***** Textauszug *****

Kim Jong-il looking at things

Warum es so schwer ist, sich ein Bild von den beiden Koreas zu machen

  • Tom Strohschneider
  • Lesedauer: 6 Min.
Die Pizzeria in Pjöngjang, Menschen in Nordkoreas Hauptstadt auf dem Weg zur Arbeit, einen Bahnhof an der Grenze zum Süden: Der Fotograf Olaf Schülke zeigt Bilder aus dem Alltag beider Koreas, eine Welt jenseits der plakativen Panoramen von Säbelrasseln und Systemkampf.

Sonntag vor einer Woche. Eine Nachrichtenagentur meldet, dass die nordkoreanische Frauenfußball-Auswahl bei einem Länderspiel im südkoreanischen Seoul »mit viel Applaus« empfangen worden sei. Die Partie »gegen den Bruderstaat« habe der Norden am Ende sogar mit 2 zu 1 gewonnen.

Applaus, Bruderstaat? War da nicht etwas? Kaum lange ist es her, da sorgte die koreanische Halbinsel für kriegsschwangere Schlagzeilen. Einmal wieder. Drohgebärden aus Pjöngjang, scharfe Reaktionen aus dem Süden - und so kam auch die Meldung vom freundschaftlichen Kick der Frauen-Mannschaften nicht ohne den Hinweis aus, »das Verhältnis der beiden verfeindeten Nachbarländer« sei »noch sehr angespannt«.

*****

# Aufgabe 1
Mit welchem Ergebnis gewann die nordkoreanische Frauenfußball-Auswahl laut dem Artikel über die beiden Koreas das Länderspiel in Seoul?
# Aufgabe 2
Zitieren Sie aus dem Artikel über die beiden Koreas den Abschnitt, der mit den Worten „Kim Jong-il looking“ beginnt und mit „zu 1 gewonnen.“ endet.
Die Daten stammen aus einer anderen Quelle als der Artikel über die beiden Koreas.

***** Bereitgestellte Daten *****

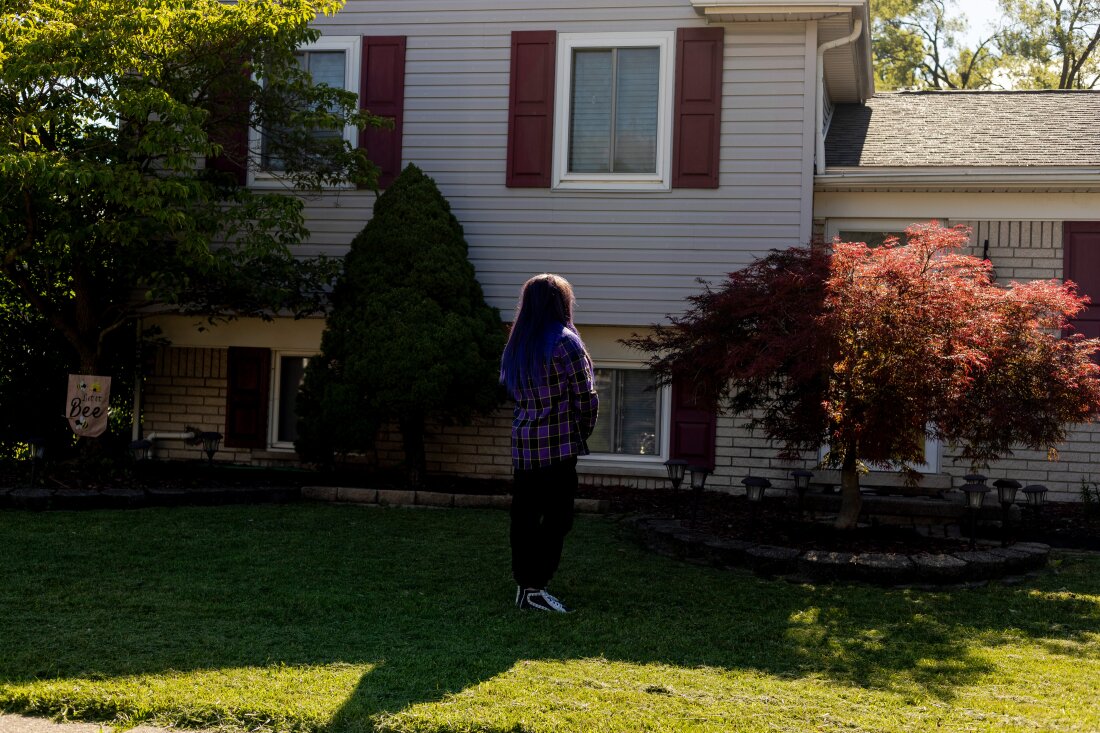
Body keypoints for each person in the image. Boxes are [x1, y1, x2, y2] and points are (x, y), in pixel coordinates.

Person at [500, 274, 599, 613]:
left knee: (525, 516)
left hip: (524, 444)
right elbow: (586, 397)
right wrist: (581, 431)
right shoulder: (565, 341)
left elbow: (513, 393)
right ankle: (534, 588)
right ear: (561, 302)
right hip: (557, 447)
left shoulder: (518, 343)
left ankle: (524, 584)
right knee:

*****

# Lösung 1
Mit 2 zu 1.

# Lösung 2
Kim Jong-il looking at things

Warum es so schwer ist, sich ein Bild von den beiden Koreas zu machen

  • Tom Strohschneider
  • Lesedauer: 6 Min.
Die Pizzeria in Pjöngjang, Menschen in Nordkoreas Hauptstadt auf dem Weg zur Arbeit, einen Bahnhof an der Grenze zum Süden: Der Fotograf Olaf Schülke zeigt Bilder aus dem Alltag beider Koreas, eine Welt jenseits der plakativen Panoramen von Säbelrasseln und Systemkampf.

Sonntag vor einer Woche. Eine Nachrichtenagentur meldet, dass die nordkoreanische Frauenfußball-Auswahl bei einem Länderspiel im südkoreanischen Seoul »mit viel Applaus« empfangen worden sei. Die Partie »gegen den Bruderstaat« habe der Norden am Ende sogar mit 2 zu 1 gewonnen.